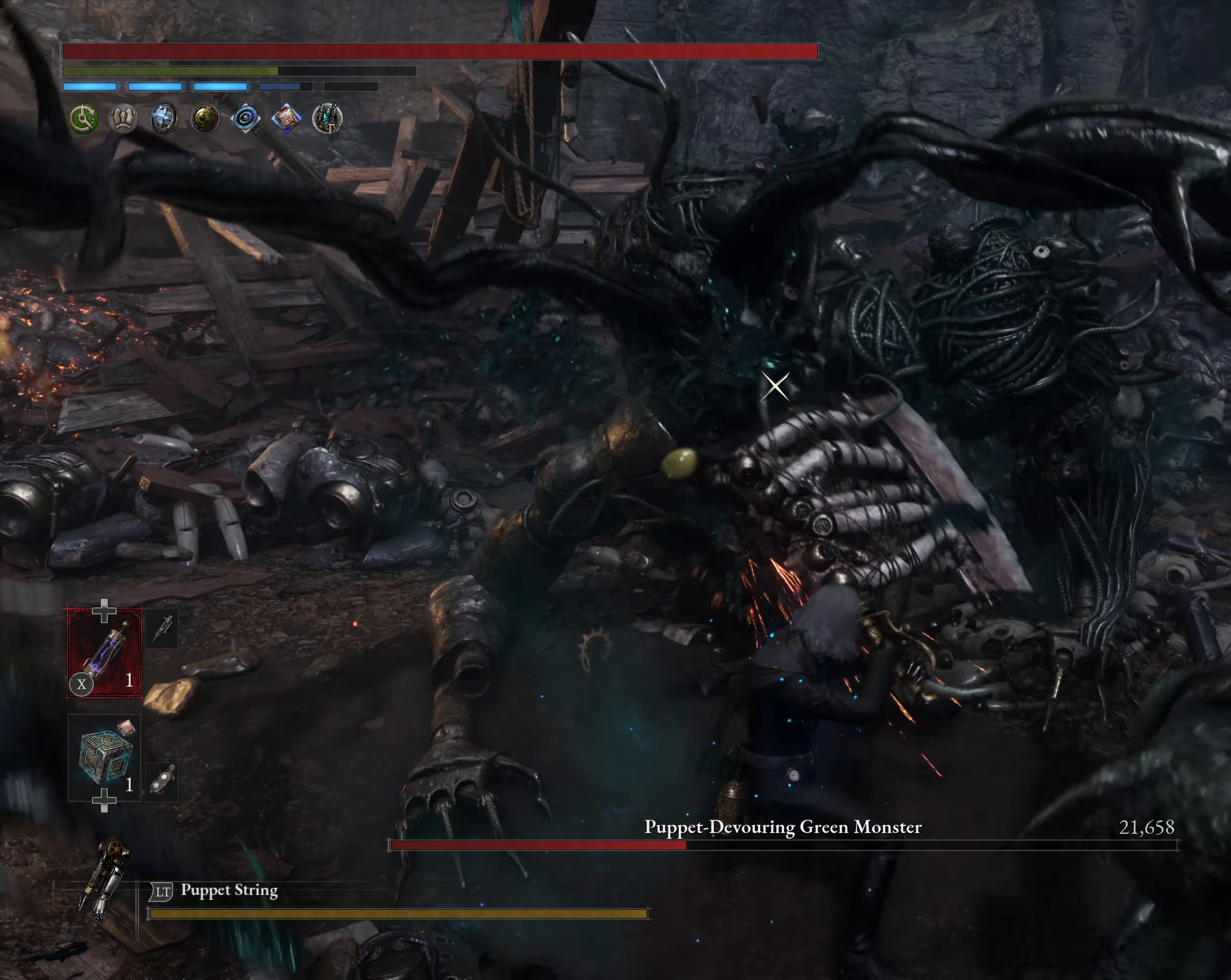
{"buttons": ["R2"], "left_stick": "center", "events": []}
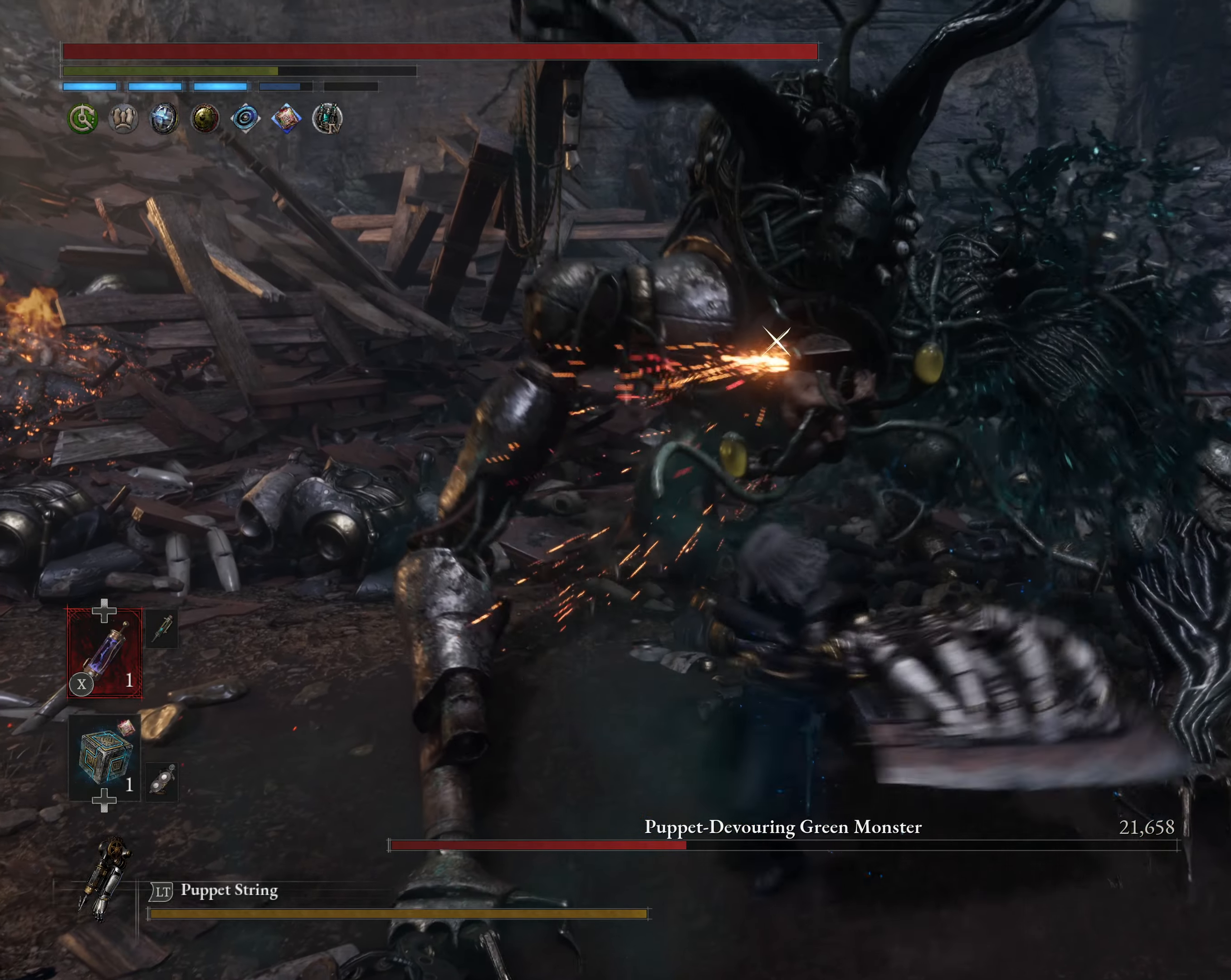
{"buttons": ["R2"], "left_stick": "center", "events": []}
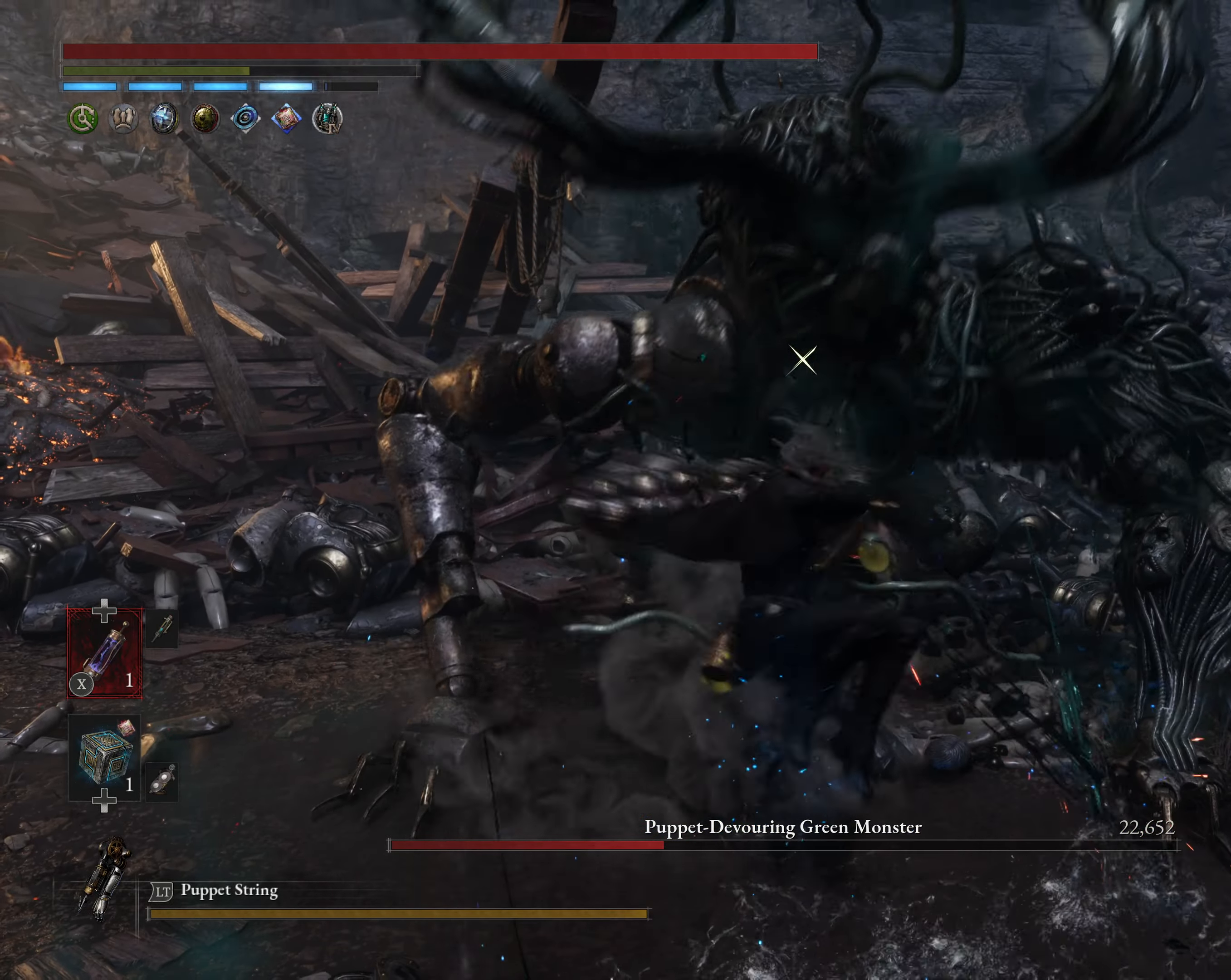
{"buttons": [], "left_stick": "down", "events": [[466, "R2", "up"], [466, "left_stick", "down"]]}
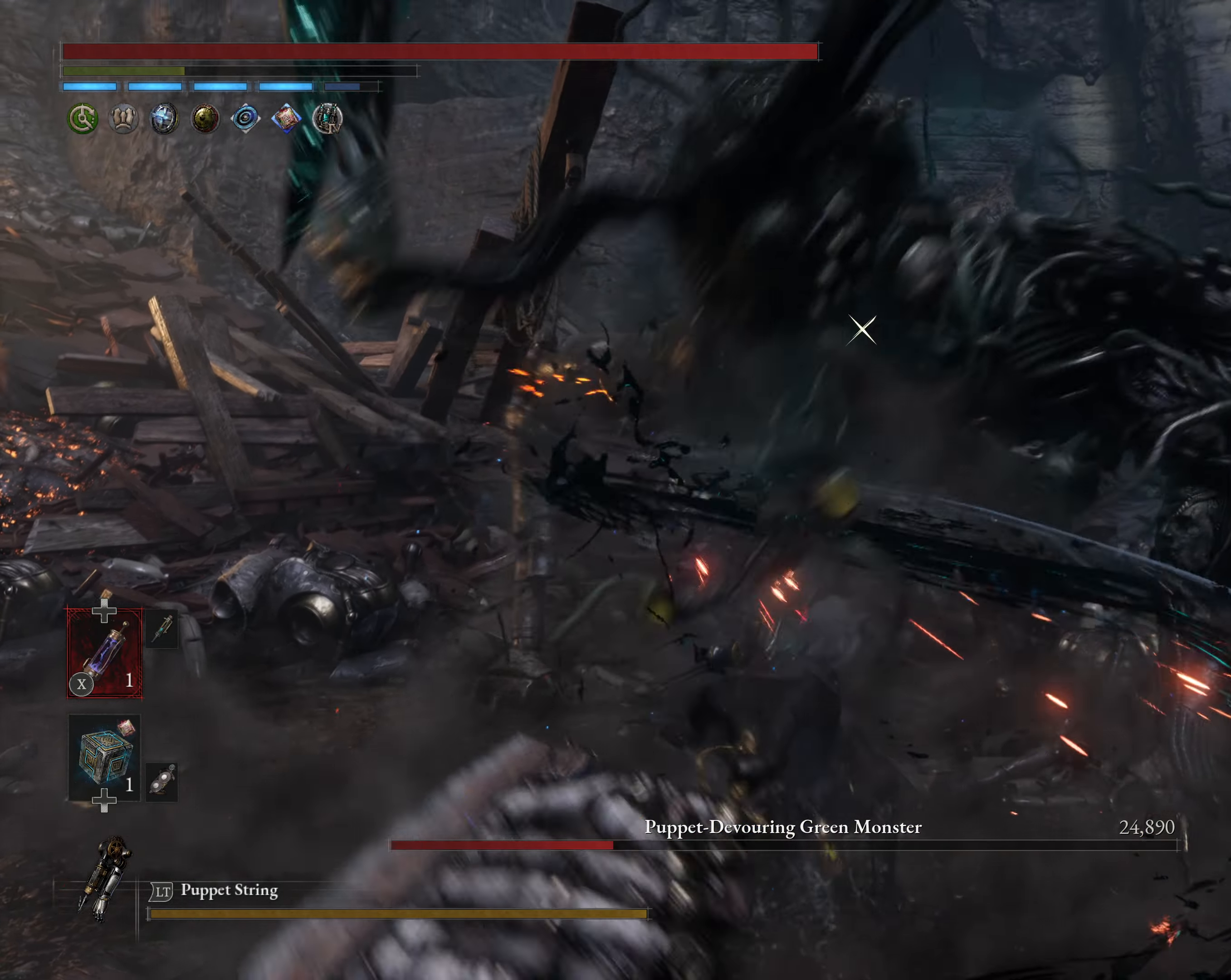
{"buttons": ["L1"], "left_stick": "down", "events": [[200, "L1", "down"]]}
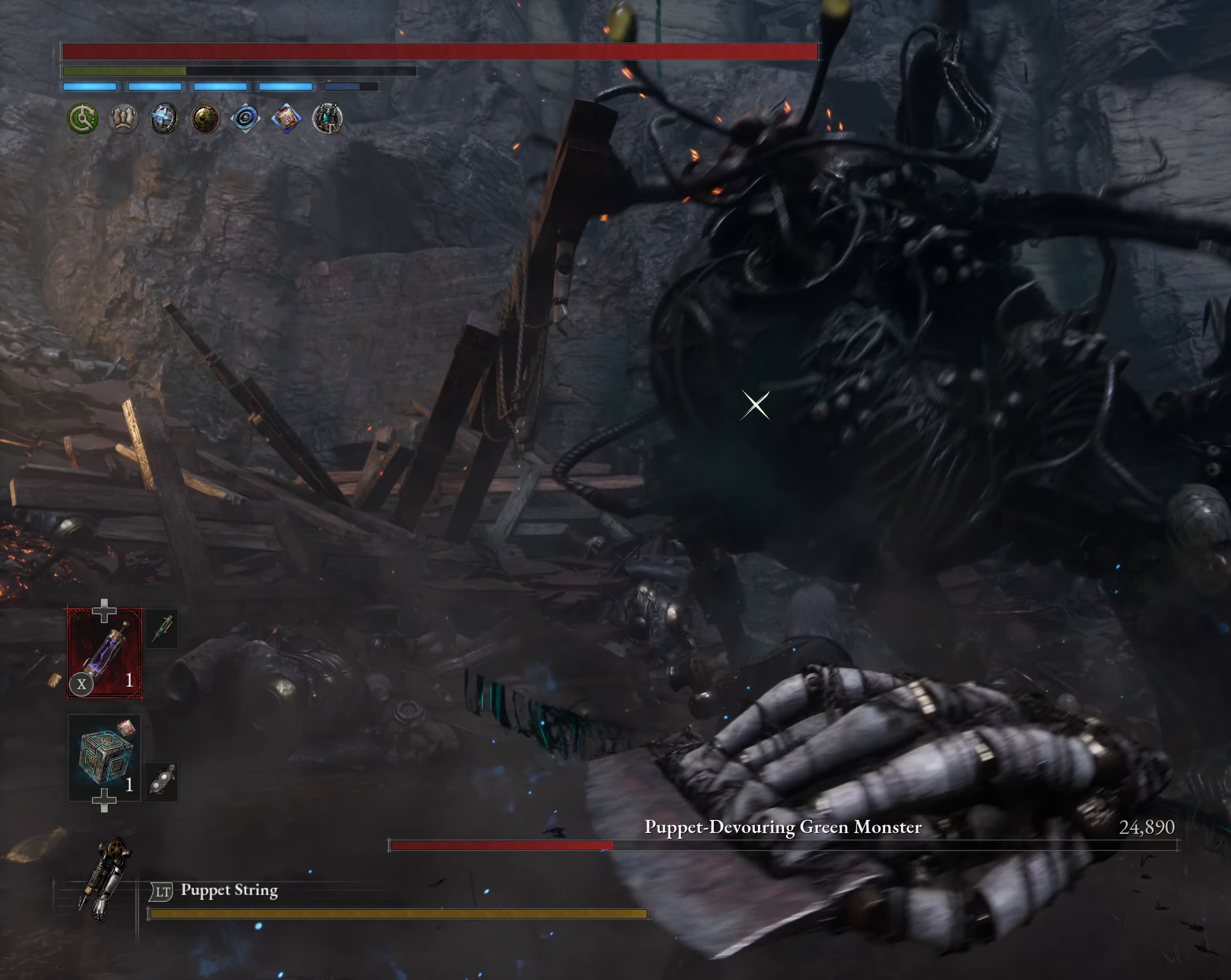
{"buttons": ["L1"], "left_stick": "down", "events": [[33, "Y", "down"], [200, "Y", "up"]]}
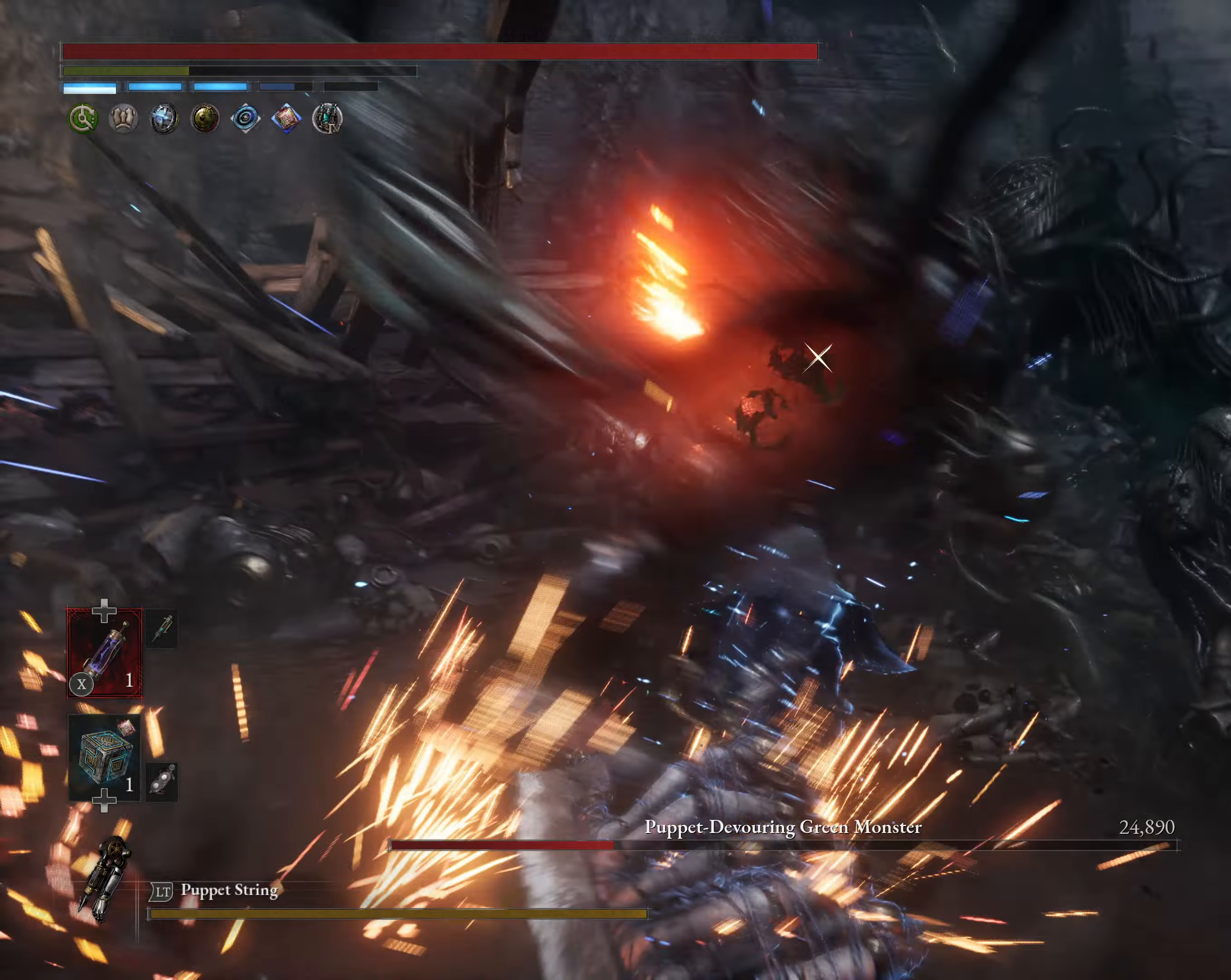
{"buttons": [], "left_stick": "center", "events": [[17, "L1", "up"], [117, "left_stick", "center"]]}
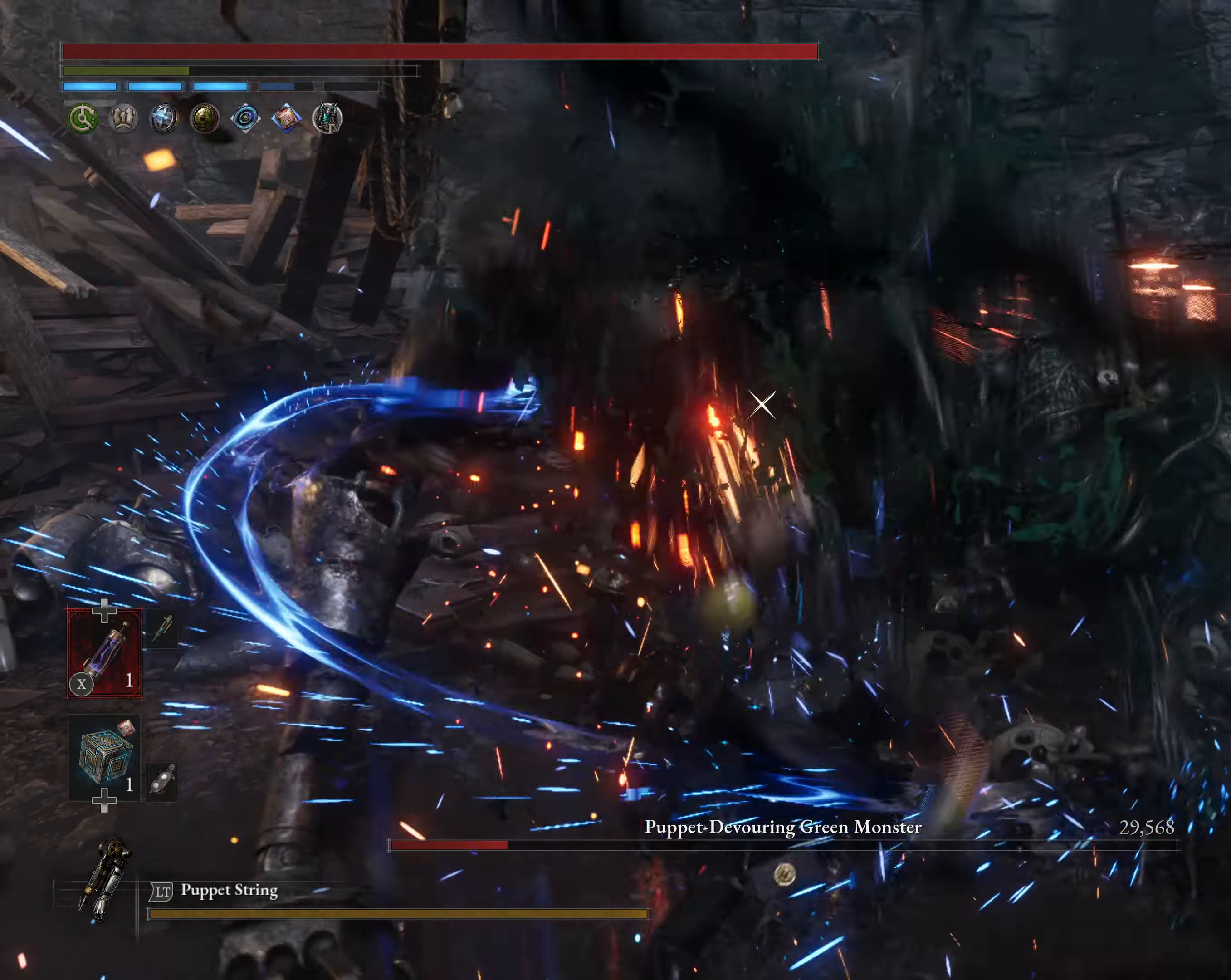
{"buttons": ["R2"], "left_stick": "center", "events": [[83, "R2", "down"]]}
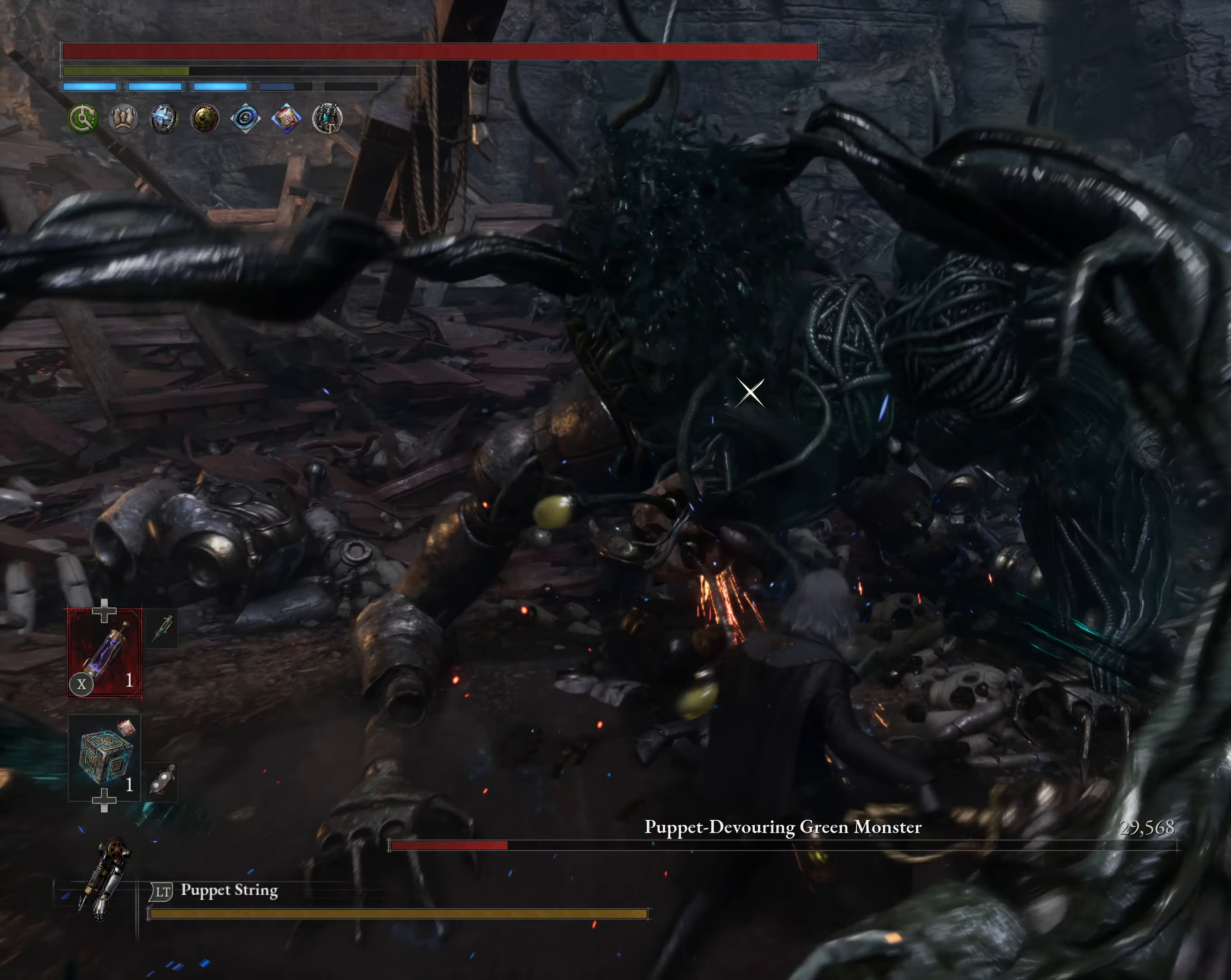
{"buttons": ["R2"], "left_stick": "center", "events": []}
§
Print the listing exactly, minus any pictures.

{"buttons": ["R2"], "left_stick": "center", "events": []}
{"buttons": ["R2"], "left_stick": "center", "events": []}
{"buttons": [], "left_stick": "down", "events": [[466, "R2", "up"], [466, "left_stick", "down"]]}
{"buttons": ["L1"], "left_stick": "down", "events": [[200, "L1", "down"]]}
{"buttons": ["L1"], "left_stick": "down", "events": [[33, "Y", "down"], [200, "Y", "up"]]}
{"buttons": [], "left_stick": "center", "events": [[17, "L1", "up"], [117, "left_stick", "center"]]}
{"buttons": ["R2"], "left_stick": "center", "events": [[83, "R2", "down"]]}
{"buttons": ["R2"], "left_stick": "center", "events": []}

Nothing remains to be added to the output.